I use this when students are presenting.
For example, students come up with their own song in the "Hachijo: Create Your Piece" class.
As they are going through their creative process, I have them present what they have for each other.
Instead of me always giving them feedback, I have the students do "Two Likes and a Wish".
I ask the students that are watching to think of two things they liked/enjoyed about the presentation and one thing they wish the presenter can work on (i.e. I liked the change in dynamics throughout the piece and I liked the triplets in the fast section. I wish there was more "ma" in the slow section).
This gives the students that are watching an active role, instead of a being a passive audience member.
The advice giver may turn the given advice to themselves ("maybe I could put some more 'ma' in my solo'").
During practice time, the person that received the two likes and a wish can either take action on the wish and work on it, ignore it, or talk to the person or me about it.

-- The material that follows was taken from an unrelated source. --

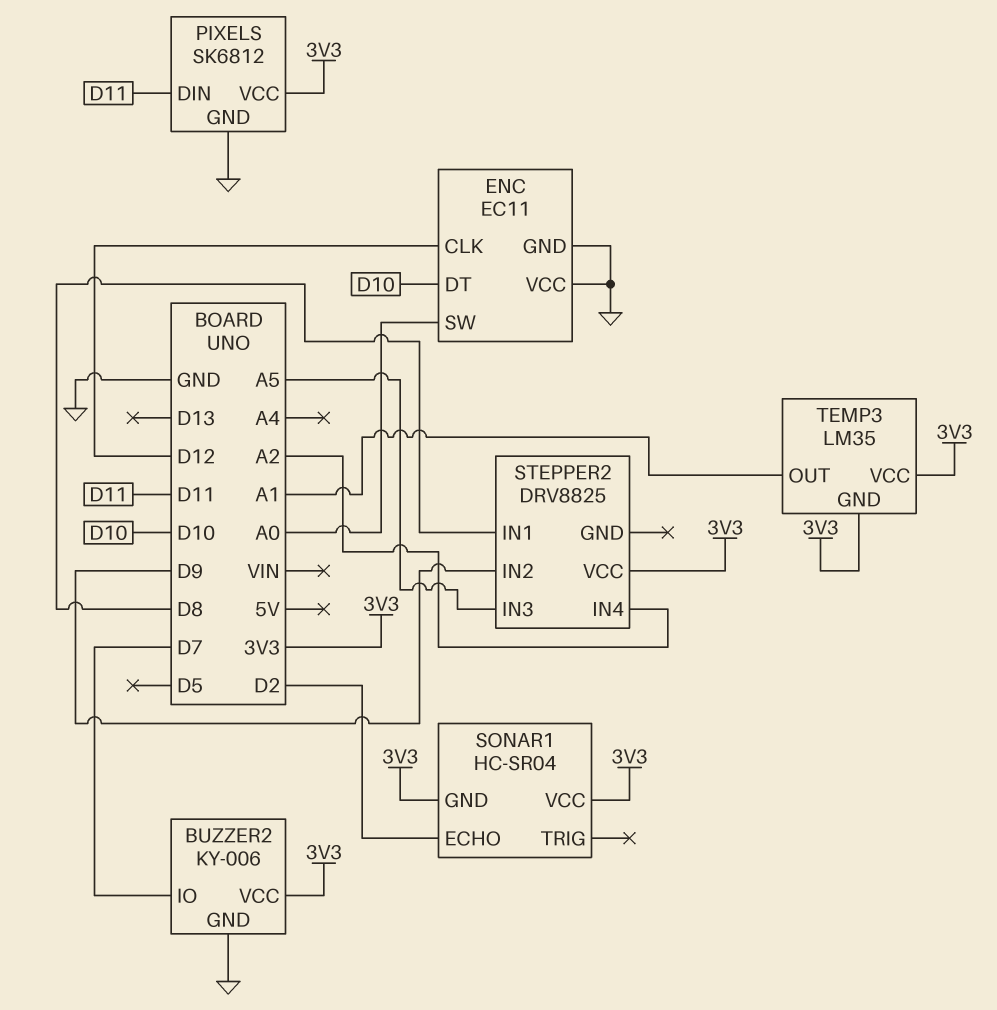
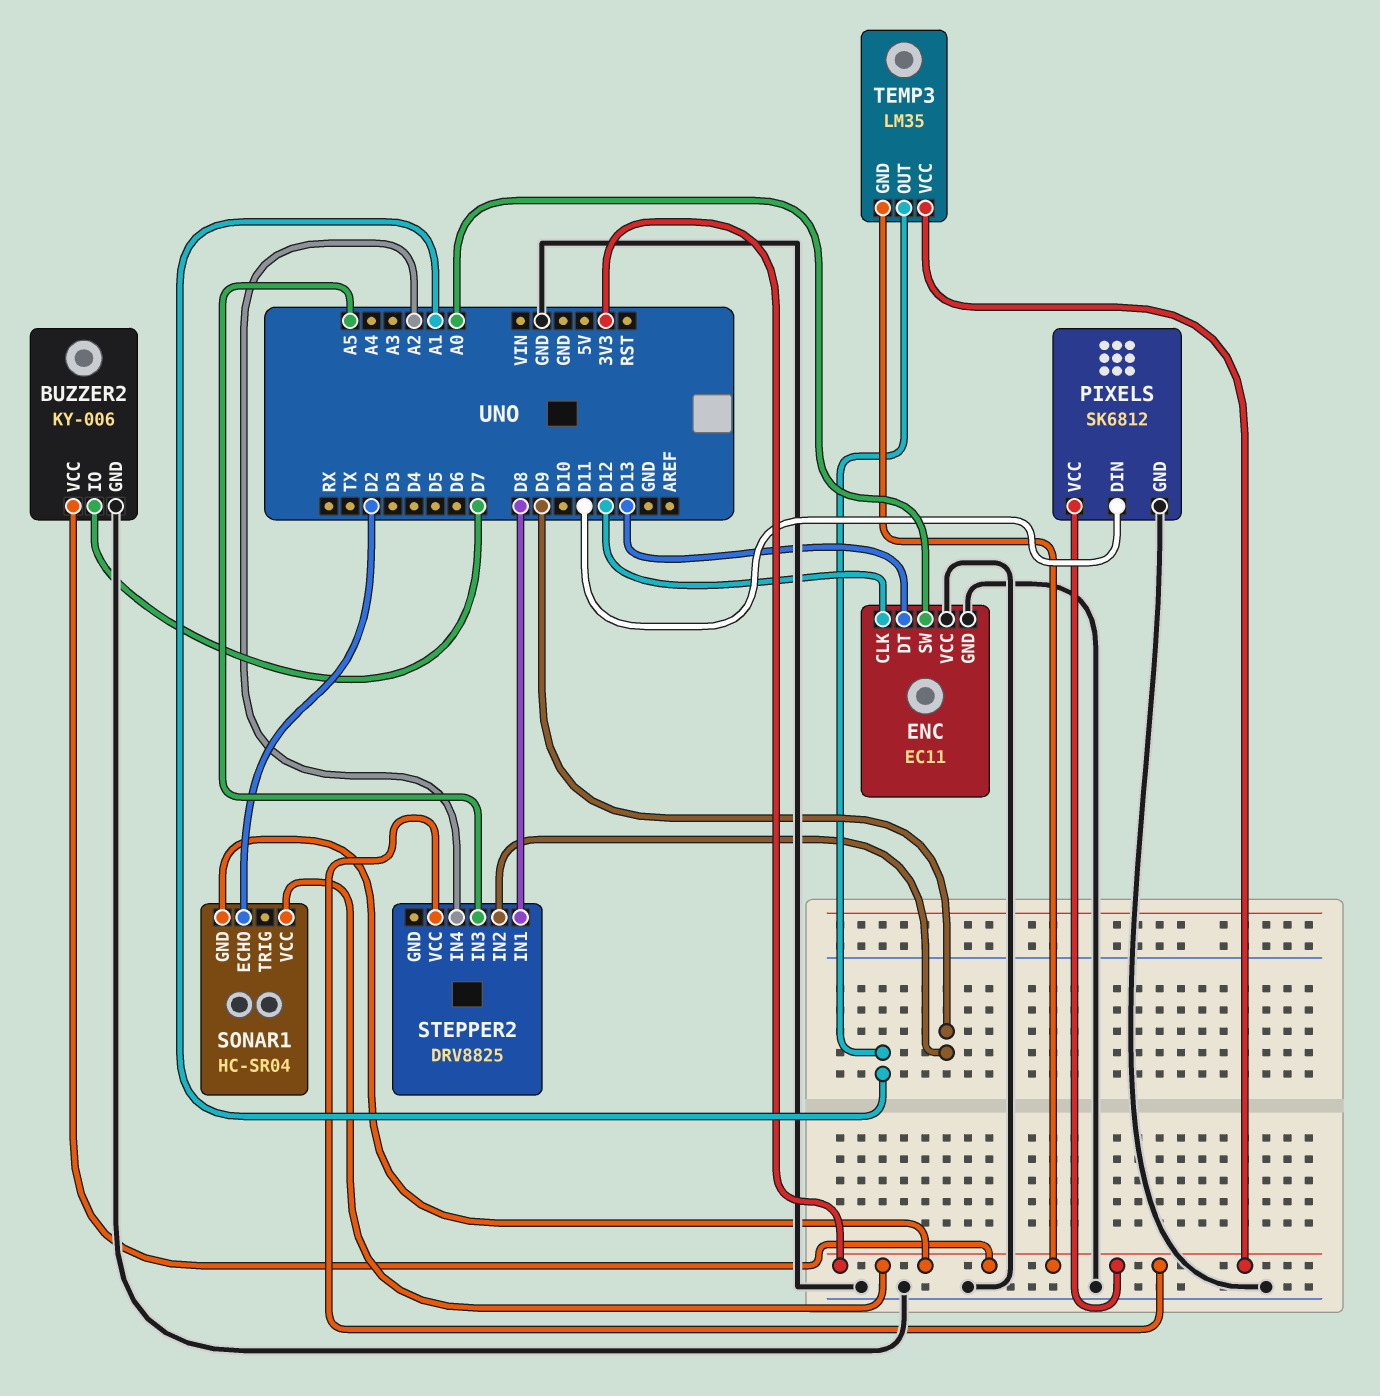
ENC pin DT: D10 -> D13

For a small class (up to 5 students), I might have everyone share their Two Likes and a Wish with the person that presented.
For a large class, I usually pick one student to share their Two Likes and a Wish with the presenter (since everyone presents).
This works for all ages! Super cute with the little ones. :)
Comments
Submitted by Yuta Kato on Fri, 2014-01-24 09:36 Permalink
Love it!
Thank you Yuri for this tip, I'll start using for my soloing-classes too.
Often times I hear people asking their students to critique eachother by saying "one good, and one bad" thing.
What a way to convert the "bad" to a "wish." This is a game-changer of the same approach.